## Work required
In your reply, reproduce every line of the data without any alteration.

## Data provided
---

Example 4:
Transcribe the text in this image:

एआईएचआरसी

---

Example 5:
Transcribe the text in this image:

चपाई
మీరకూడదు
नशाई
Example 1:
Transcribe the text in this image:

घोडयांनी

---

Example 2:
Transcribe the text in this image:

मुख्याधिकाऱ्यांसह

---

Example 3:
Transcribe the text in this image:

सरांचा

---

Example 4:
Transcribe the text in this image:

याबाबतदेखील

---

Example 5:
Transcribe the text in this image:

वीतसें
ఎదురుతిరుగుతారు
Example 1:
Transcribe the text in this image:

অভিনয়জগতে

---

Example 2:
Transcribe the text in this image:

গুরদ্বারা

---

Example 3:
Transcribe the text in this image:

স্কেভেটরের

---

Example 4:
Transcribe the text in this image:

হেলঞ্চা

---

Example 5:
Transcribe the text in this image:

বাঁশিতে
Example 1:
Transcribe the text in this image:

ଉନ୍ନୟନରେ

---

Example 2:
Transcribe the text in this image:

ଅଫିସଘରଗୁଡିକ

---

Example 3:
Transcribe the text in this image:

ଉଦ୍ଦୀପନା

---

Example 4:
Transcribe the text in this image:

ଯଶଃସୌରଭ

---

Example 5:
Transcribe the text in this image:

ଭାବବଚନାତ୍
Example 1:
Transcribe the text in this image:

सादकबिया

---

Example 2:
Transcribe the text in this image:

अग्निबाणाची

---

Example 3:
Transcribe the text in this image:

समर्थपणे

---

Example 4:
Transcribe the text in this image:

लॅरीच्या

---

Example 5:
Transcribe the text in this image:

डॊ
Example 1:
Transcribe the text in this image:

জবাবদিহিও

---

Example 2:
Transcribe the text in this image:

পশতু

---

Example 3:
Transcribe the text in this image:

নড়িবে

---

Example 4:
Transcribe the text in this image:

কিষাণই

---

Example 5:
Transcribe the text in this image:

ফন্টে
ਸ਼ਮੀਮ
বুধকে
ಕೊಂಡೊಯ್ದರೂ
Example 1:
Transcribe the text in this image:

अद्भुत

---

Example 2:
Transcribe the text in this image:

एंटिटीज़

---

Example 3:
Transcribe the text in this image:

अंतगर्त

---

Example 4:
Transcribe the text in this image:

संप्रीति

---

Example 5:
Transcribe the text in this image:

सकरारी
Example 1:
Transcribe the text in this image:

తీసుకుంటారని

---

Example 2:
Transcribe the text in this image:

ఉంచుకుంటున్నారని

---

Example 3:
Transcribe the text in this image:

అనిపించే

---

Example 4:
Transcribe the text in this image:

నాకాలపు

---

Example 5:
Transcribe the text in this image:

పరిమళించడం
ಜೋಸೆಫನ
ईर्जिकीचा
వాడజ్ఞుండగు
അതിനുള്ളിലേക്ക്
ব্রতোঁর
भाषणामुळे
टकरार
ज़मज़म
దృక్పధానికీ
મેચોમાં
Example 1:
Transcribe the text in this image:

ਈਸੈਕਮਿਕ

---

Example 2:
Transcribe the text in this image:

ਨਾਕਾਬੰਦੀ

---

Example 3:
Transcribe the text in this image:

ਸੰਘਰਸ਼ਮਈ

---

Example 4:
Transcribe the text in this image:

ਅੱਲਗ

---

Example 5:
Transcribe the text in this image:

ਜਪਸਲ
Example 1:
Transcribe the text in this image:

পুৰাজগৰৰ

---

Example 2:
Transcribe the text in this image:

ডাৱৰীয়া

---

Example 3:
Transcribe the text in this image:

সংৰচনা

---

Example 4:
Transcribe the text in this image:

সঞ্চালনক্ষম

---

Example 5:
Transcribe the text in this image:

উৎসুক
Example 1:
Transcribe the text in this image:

## Finished exercise
---

Example 4:
Transcribe the text in this image:

एआईएचआरसी

---

Example 5:
Transcribe the text in this image:

चपाई
మీరకూడదు
नशाई
Example 1:
Transcribe the text in this image:

घोडयांनी

---

Example 2:
Transcribe the text in this image:

मुख्याधिकाऱ्यांसह

---

Example 3:
Transcribe the text in this image:

सरांचा

---

Example 4:
Transcribe the text in this image:

याबाबतदेखील

---

Example 5:
Transcribe the text in this image:

वीतसें
ఎదురుతిరుగుతారు
Example 1:
Transcribe the text in this image:

অভিনয়জগতে

---

Example 2:
Transcribe the text in this image:

গুরদ্বারা

---

Example 3:
Transcribe the text in this image:

স্কেভেটরের

---

Example 4:
Transcribe the text in this image:

হেলঞ্চা

---

Example 5:
Transcribe the text in this image:

বাঁশিতে
Example 1:
Transcribe the text in this image:

ଉନ୍ନୟନରେ

---

Example 2:
Transcribe the text in this image:

ଅଫିସଘରଗୁଡିକ

---

Example 3:
Transcribe the text in this image:

ଉଦ୍ଦୀପନା

---

Example 4:
Transcribe the text in this image:

ଯଶଃସୌରଭ

---

Example 5:
Transcribe the text in this image:

ଭାବବଚନାତ୍
Example 1:
Transcribe the text in this image:

सादकबिया

---

Example 2:
Transcribe the text in this image:

अग्निबाणाची

---

Example 3:
Transcribe the text in this image:

समर्थपणे

---

Example 4:
Transcribe the text in this image:

लॅरीच्या

---

Example 5:
Transcribe the text in this image:

डॊ
Example 1:
Transcribe the text in this image:

জবাবদিহিও

---

Example 2:
Transcribe the text in this image:

পশতু

---

Example 3:
Transcribe the text in this image:

নড়িবে

---

Example 4:
Transcribe the text in this image:

কিষাণই

---

Example 5:
Transcribe the text in this image:

ফন্টে
ਸ਼ਮੀਮ
বুধকে
ಕೊಂಡೊಯ್ದರೂ
Example 1:
Transcribe the text in this image:

अद्भुत

---

Example 2:
Transcribe the text in this image:

एंटिटीज़

---

Example 3:
Transcribe the text in this image:

अंतगर्त

---

Example 4:
Transcribe the text in this image:

संप्रीति

---

Example 5:
Transcribe the text in this image:

सकरारी
Example 1:
Transcribe the text in this image:

తీసుకుంటారని

---

Example 2:
Transcribe the text in this image:

ఉంచుకుంటున్నారని

---

Example 3:
Transcribe the text in this image:

అనిపించే

---

Example 4:
Transcribe the text in this image:

నాకాలపు

---

Example 5:
Transcribe the text in this image:

పరిమళించడం
ಜೋಸೆಫನ
ईर्जिकीचा
వాడజ్ఞుండగు
അതിനുള്ളിലേക്ക്
ব্রতোঁর
भाषणामुळे
टकरार
ज़मज़म
దృక్పధానికీ
મેચોમાં
Example 1:
Transcribe the text in this image:

ਈਸੈਕਮਿਕ

---

Example 2:
Transcribe the text in this image:

ਨਾਕਾਬੰਦੀ

---

Example 3:
Transcribe the text in this image:

ਸੰਘਰਸ਼ਮਈ

---

Example 4:
Transcribe the text in this image:

ਅੱਲਗ

---

Example 5:
Transcribe the text in this image:

ਜਪਸਲ
Example 1:
Transcribe the text in this image:

পুৰাজগৰৰ

---

Example 2:
Transcribe the text in this image:

ডাৱৰীয়া

---

Example 3:
Transcribe the text in this image:

সংৰচনা

---

Example 4:
Transcribe the text in this image:

সঞ্চালনক্ষম

---

Example 5:
Transcribe the text in this image:

উৎসুক
Example 1:
Transcribe the text in this image:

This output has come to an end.